• THE DATA

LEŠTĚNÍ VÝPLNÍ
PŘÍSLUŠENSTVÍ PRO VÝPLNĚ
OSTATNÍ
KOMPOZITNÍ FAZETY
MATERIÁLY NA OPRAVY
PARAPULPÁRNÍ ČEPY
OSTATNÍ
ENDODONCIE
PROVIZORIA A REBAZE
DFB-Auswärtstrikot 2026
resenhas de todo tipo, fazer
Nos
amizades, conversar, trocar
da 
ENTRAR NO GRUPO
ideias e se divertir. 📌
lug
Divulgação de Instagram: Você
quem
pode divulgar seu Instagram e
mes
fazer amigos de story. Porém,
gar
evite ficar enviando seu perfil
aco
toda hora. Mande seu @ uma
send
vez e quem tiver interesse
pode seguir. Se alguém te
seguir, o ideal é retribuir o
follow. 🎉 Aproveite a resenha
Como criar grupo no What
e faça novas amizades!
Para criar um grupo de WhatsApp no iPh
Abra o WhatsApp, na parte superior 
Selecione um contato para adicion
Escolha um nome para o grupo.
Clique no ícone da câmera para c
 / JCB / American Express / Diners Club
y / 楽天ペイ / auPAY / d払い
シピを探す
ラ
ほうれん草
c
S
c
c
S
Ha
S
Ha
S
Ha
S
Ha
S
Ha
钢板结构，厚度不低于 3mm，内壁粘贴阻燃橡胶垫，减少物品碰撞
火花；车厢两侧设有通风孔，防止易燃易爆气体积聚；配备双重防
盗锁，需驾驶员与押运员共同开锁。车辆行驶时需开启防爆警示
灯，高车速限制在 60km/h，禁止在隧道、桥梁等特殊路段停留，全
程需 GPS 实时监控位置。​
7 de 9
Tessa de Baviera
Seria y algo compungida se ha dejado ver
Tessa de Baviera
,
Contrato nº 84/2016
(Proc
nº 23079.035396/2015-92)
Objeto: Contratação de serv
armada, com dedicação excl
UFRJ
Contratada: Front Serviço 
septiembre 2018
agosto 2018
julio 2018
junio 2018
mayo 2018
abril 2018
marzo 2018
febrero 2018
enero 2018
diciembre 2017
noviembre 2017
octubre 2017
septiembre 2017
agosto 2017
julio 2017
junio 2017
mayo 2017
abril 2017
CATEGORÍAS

• ACTION ITEM
Output every line of text in the records above as a numbered list, leaving out any blank lines.

• COMPLETED TASK
1. LEŠTĚNÍ VÝPLNÍ
2. PŘÍSLUŠENSTVÍ PRO VÝPLNĚ
3. OSTATNÍ
4. KOMPOZITNÍ FAZETY
5. MATERIÁLY NA OPRAVY
6. PARAPULPÁRNÍ ČEPY
7. OSTATNÍ
8. ENDODONCIE
9. PROVIZORIA A REBAZE
10. DFB-Auswärtstrikot 2026
11. resenhas de todo tipo, fazer
12. Nos
13. amizades, conversar, trocar
14. da 
15. ENTRAR NO GRUPO
16. ideias e se divertir. 📌
17. lug
18. Divulgação de Instagram: Você
19. quem
20. pode divulgar seu Instagram e
21. mes
22. fazer amigos de story. Porém,
23. gar
24. evite ficar enviando seu perfil
25. aco
26. toda hora. Mande seu @ uma
27. send
28. vez e quem tiver interesse
29. pode seguir. Se alguém te
30. seguir, o ideal é retribuir o
31. follow. 🎉 Aproveite a resenha
32. Como criar grupo no What
33. e faça novas amizades!
34. Para criar um grupo de WhatsApp no iPh
35. Abra o WhatsApp, na parte superior 
36. Selecione um contato para adicion
37. Escolha um nome para o grupo.
38. Clique no ícone da câmera para c
39.  / JCB / American Express / Diners Club
40. y / 楽天ペイ / auPAY / d払い
41. シピを探す
42. ラ
43. ほうれん草
44. c
45. S
46. c
47. c
48. S
49. Ha
50. S
51. Ha
52. S
53. Ha
54. S
55. Ha
56. S
57. Ha
58. 钢板结构，厚度不低于 3mm，内壁粘贴阻燃橡胶垫，减少物品碰撞
59. 火花；车厢两侧设有通风孔，防止易燃易爆气体积聚；配备双重防
60. 盗锁，需驾驶员与押运员共同开锁。车辆行驶时需开启防爆警示
61. 灯，高车速限制在 60km/h，禁止在隧道、桥梁等特殊路段停留，全
62. 程需 GPS 实时监控位置。​
63. 7 de 9
64. Tessa de Baviera
65. Seria y algo compungida se ha dejado ver
66. Tessa de Baviera
67. ,
68. Contrato nº 84/2016
69. (Proc
70. nº 23079.035396/2015-92)
71. Objeto: Contratação de serv
72. armada, com dedicação excl
73. UFRJ
74. Contratada: Front Serviço 
75. septiembre 2018
76. agosto 2018
77. julio 2018
78. junio 2018
79. mayo 2018
80. abril 2018
81. marzo 2018
82. febrero 2018
83. enero 2018
84. diciembre 2017
85. noviembre 2017
86. octubre 2017
87. septiembre 2017
88. agosto 2017
89. julio 2017
90. junio 2017
91. mayo 2017
92. abril 2017
93. CATEGORÍAS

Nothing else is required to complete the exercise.